Her PhD dissertation ‘Infinitival clauses in Ancient Greek: overt and null subjects, the role of Case and Focus’ from the University of Cambridge, supervised by Ian Roberts, investigates the challenging interaction between the Accusativus cum Infinitivo construction and control in Ancient Greek. During her PhD, Christina also spent a semester at MIT as a visiting student, working with Sabine Iatridou.

Teaching

Christina is the Course Director of the Language and Linguistics degree at the School of Communication and Media and teaches linguistic modules in both the undergraduate and the postgraduate provision.

Her teaching centres around morphology, syntax as well as historical linguistics. She has supervised PhD dissertations on the syntax of Irish noun phrases, trilingualism, dialects, aphasia, as well as Greek diachrony, bilingualism and acquisition of case.

Research

Christina’s research interests include synchronic and diachronic syntax, Greek linguistics, syntax – morphology interface and multilingualism. More specifically she is interested in finiteness and its relationship to subjects, the theory of Control and specifically Partial Control, Case/case in synchrony and diachrony especially in relation to phenomena such as focus and emphasis, datives and quirky subjects, object drop and cognate objects and the diachrony of complementation.

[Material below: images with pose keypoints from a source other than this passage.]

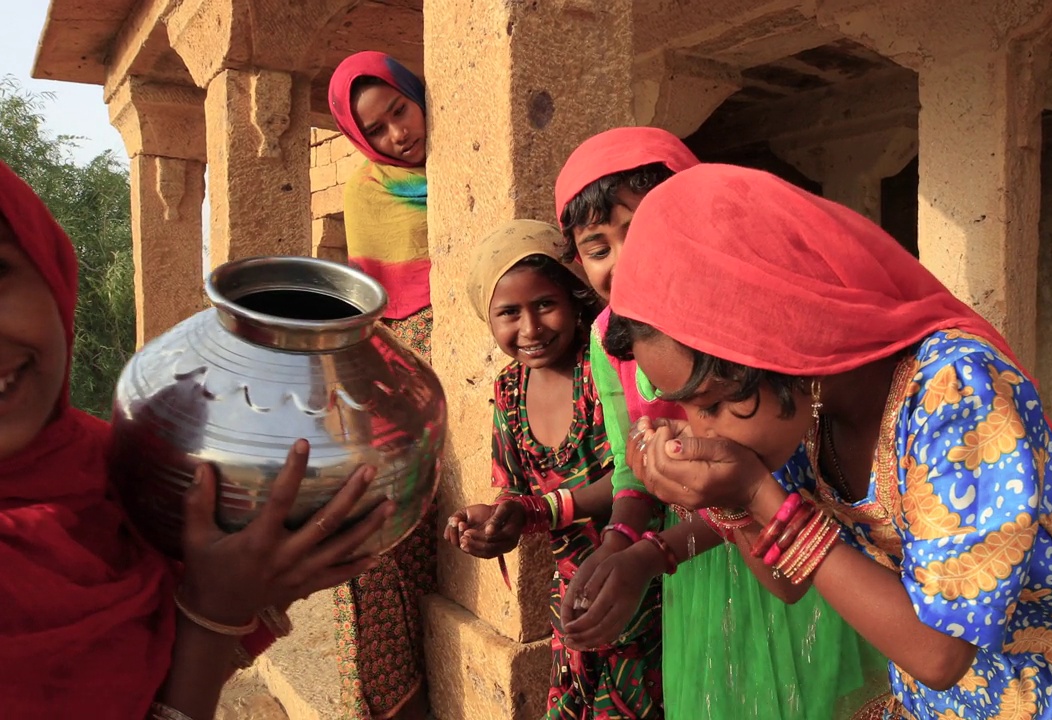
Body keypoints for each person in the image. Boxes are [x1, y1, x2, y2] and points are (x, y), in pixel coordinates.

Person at [604, 163, 1052, 719]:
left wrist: (758, 494)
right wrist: (732, 501)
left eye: (711, 403)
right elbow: (787, 584)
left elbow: (942, 654)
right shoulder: (801, 417)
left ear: (776, 344)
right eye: (683, 405)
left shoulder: (955, 391)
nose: (701, 427)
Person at [0, 159, 392, 720]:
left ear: (48, 267)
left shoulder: (96, 459)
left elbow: (152, 670)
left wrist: (250, 601)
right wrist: (213, 613)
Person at [554, 128, 887, 718]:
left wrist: (655, 552)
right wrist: (617, 541)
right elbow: (632, 465)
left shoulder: (738, 312)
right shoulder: (611, 343)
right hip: (704, 564)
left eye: (642, 232)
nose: (627, 262)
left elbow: (771, 461)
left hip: (782, 529)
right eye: (599, 248)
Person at [444, 220, 662, 718]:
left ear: (575, 296)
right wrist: (494, 523)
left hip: (642, 583)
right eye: (509, 313)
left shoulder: (605, 363)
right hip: (573, 598)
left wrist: (538, 510)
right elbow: (513, 490)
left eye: (544, 304)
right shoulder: (507, 389)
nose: (531, 329)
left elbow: (636, 473)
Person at [327, 50, 434, 719]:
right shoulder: (366, 194)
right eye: (378, 129)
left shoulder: (471, 162)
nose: (398, 133)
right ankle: (391, 701)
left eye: (399, 108)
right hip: (400, 382)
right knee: (370, 530)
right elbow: (370, 312)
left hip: (480, 363)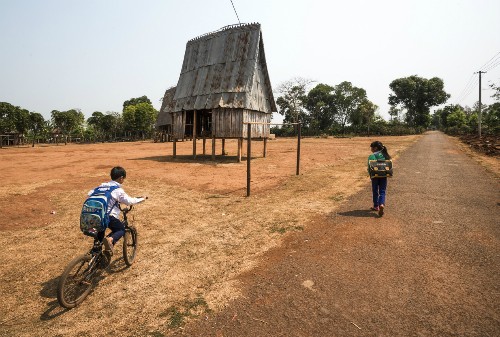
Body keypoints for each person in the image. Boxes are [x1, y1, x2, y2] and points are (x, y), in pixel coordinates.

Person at [89, 166, 147, 253]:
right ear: (121, 178)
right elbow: (129, 201)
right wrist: (142, 198)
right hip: (107, 216)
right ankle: (110, 240)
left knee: (99, 237)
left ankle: (94, 256)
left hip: (93, 215)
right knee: (120, 229)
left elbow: (89, 193)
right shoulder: (118, 190)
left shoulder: (101, 186)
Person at [368, 141, 391, 217]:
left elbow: (369, 167)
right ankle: (381, 204)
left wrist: (370, 174)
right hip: (384, 176)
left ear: (375, 148)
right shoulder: (385, 155)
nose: (371, 149)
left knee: (375, 191)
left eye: (371, 147)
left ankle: (376, 206)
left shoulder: (372, 156)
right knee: (382, 191)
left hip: (375, 176)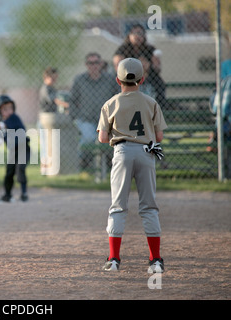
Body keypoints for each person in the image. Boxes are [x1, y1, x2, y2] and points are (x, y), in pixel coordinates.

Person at [96, 58, 168, 273]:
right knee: (149, 207)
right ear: (142, 79)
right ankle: (155, 260)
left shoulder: (111, 103)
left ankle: (114, 259)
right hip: (146, 152)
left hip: (122, 152)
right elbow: (159, 136)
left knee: (118, 206)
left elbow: (102, 138)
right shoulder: (150, 102)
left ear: (118, 80)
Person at [69, 52, 119, 167]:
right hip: (86, 119)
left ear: (101, 64)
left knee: (111, 141)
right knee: (89, 139)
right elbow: (72, 100)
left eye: (96, 62)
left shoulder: (110, 79)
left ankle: (108, 164)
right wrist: (76, 116)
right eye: (90, 63)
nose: (94, 65)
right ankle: (83, 164)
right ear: (86, 65)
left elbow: (118, 98)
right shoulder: (79, 80)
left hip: (107, 121)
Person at [0, 95, 30, 202]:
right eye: (5, 109)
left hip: (23, 149)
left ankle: (24, 193)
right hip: (13, 152)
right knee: (9, 173)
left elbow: (20, 129)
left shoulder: (14, 118)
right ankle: (7, 195)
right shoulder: (2, 125)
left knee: (20, 170)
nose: (9, 111)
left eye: (10, 108)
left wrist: (3, 126)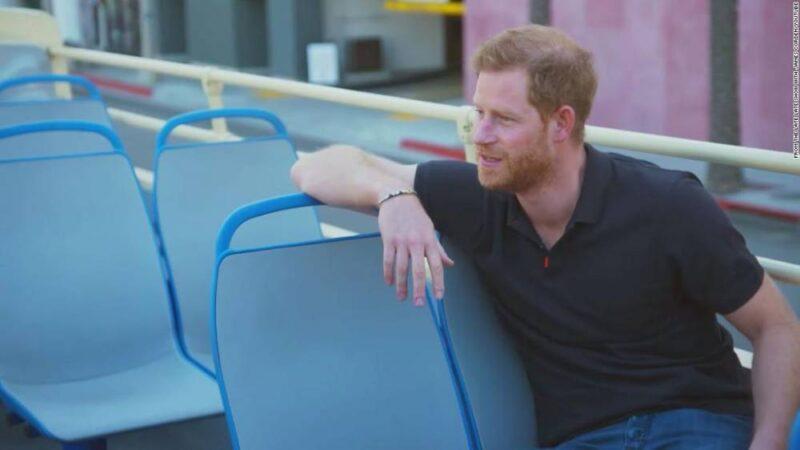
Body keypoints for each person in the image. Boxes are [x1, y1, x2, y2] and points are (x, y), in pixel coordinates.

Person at [290, 25, 800, 449]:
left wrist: (770, 441)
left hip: (697, 424)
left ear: (561, 123)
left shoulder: (668, 205)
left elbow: (776, 327)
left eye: (503, 119)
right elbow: (313, 167)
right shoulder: (477, 196)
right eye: (478, 113)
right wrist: (394, 196)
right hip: (583, 438)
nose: (479, 135)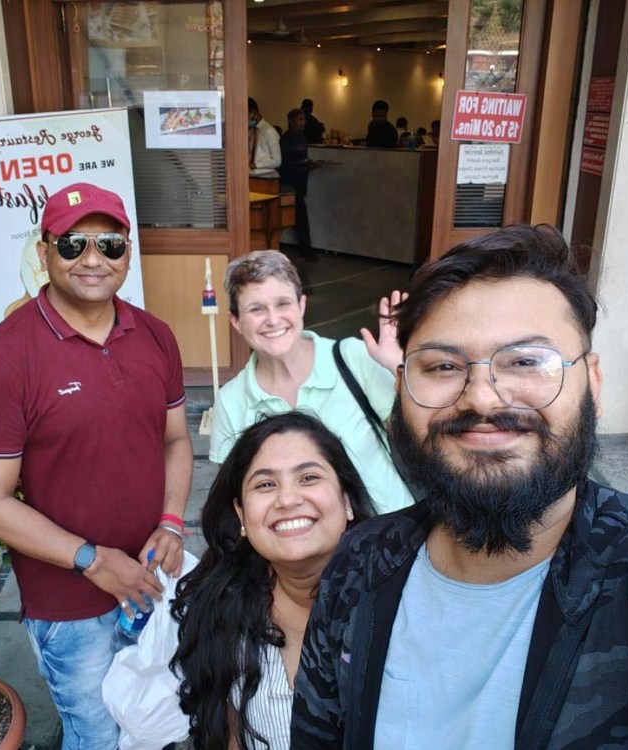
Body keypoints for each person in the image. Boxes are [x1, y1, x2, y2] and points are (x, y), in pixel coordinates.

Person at [292, 225, 628, 748]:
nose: (483, 398)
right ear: (401, 387)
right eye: (443, 365)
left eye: (526, 361)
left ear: (593, 383)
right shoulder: (358, 565)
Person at [0, 182, 193, 750]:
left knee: (159, 718)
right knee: (98, 736)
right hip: (69, 605)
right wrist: (91, 560)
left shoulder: (155, 335)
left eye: (110, 245)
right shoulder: (1, 358)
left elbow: (176, 440)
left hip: (152, 578)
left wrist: (170, 521)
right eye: (73, 244)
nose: (93, 259)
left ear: (127, 254)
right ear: (44, 252)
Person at [173, 412, 375, 750]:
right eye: (265, 484)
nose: (287, 499)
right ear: (241, 514)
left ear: (346, 501)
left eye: (308, 478)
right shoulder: (223, 611)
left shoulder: (400, 603)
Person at [209, 250, 415, 514]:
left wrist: (400, 368)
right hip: (304, 538)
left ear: (302, 306)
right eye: (256, 309)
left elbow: (418, 440)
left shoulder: (352, 358)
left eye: (283, 304)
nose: (273, 320)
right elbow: (236, 497)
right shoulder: (231, 401)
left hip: (391, 530)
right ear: (236, 321)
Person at [279, 108, 315, 262]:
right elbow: (284, 163)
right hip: (290, 182)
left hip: (299, 182)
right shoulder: (286, 140)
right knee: (298, 217)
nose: (303, 123)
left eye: (304, 120)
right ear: (291, 121)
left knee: (299, 216)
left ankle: (305, 250)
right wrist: (302, 165)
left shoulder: (301, 137)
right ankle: (306, 250)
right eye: (300, 120)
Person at [248, 97, 281, 171]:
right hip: (252, 174)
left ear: (254, 113)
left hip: (266, 176)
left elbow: (277, 161)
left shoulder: (269, 131)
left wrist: (256, 165)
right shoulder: (252, 131)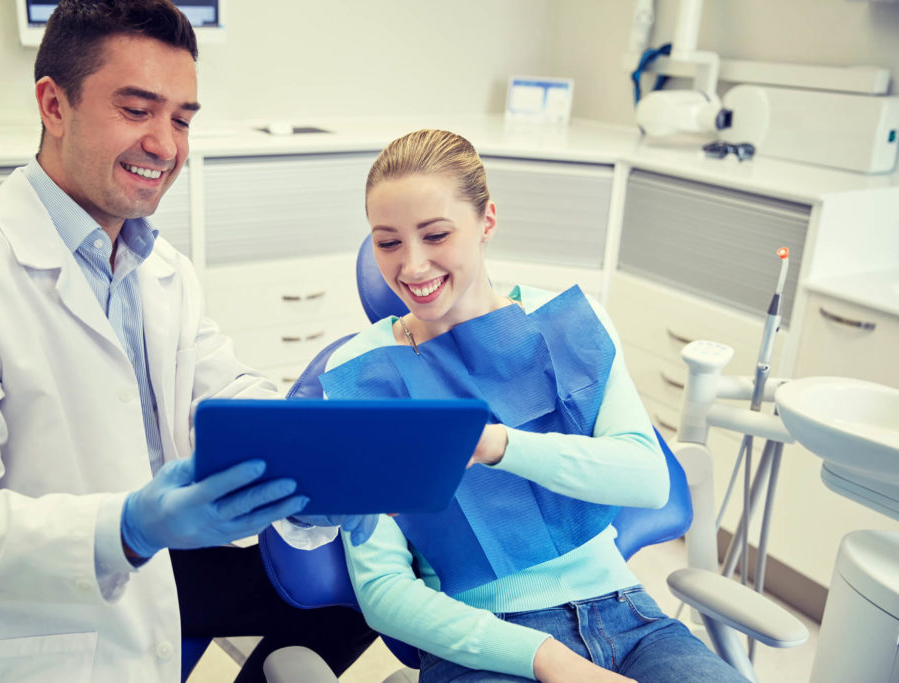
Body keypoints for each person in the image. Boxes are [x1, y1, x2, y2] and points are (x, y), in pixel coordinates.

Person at [0, 2, 375, 681]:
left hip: (149, 582)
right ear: (53, 104)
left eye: (182, 118)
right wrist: (128, 526)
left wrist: (321, 454)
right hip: (17, 633)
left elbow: (224, 391)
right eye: (137, 111)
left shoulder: (161, 270)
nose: (166, 146)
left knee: (350, 595)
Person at [318, 129, 749, 682]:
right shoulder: (362, 374)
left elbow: (647, 480)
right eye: (388, 242)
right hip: (482, 643)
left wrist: (494, 444)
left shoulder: (565, 322)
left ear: (487, 222)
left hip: (630, 619)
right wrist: (548, 659)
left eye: (436, 235)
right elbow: (383, 592)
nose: (413, 265)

In 2017, she secured an AHRC grant alongside Professor Elena Anagnostopoulou (University of Crete) on “Investigating Variation and Change: Case in diachrony.” The project looks into on the diachrony of the Greek case system, with particular focus on dative and genitive and, couched within the generative framework, it aims to contribute to the question of the place of case in grammar, as a phenomenon that relates to both syntax and morphology.

Christina has published in leading journals of the field such as Language, Natural Language and Linguistic Theory, Syntax, Lingua, Journal of Historical Syntax, Lingue e Linguaggi, Journal of Comparative Germanic Linguistics and the Proceedings of NELS. She also co-edited an Oxford University Press volume “Syntax and its limits”, with Raffella Folli (Ulster University) and Robert Truswell (University of Edinburgh).

Civic Roles

Christina is a member of UCoM (Ulster Centre on Multilingualism) and leads the Language made fun project, in collaboration with Barnardo’s NI.

This project, funded by the Lottery trust, aims to assist children of refugees and asylum seekers with their English while also promoting multilingualism.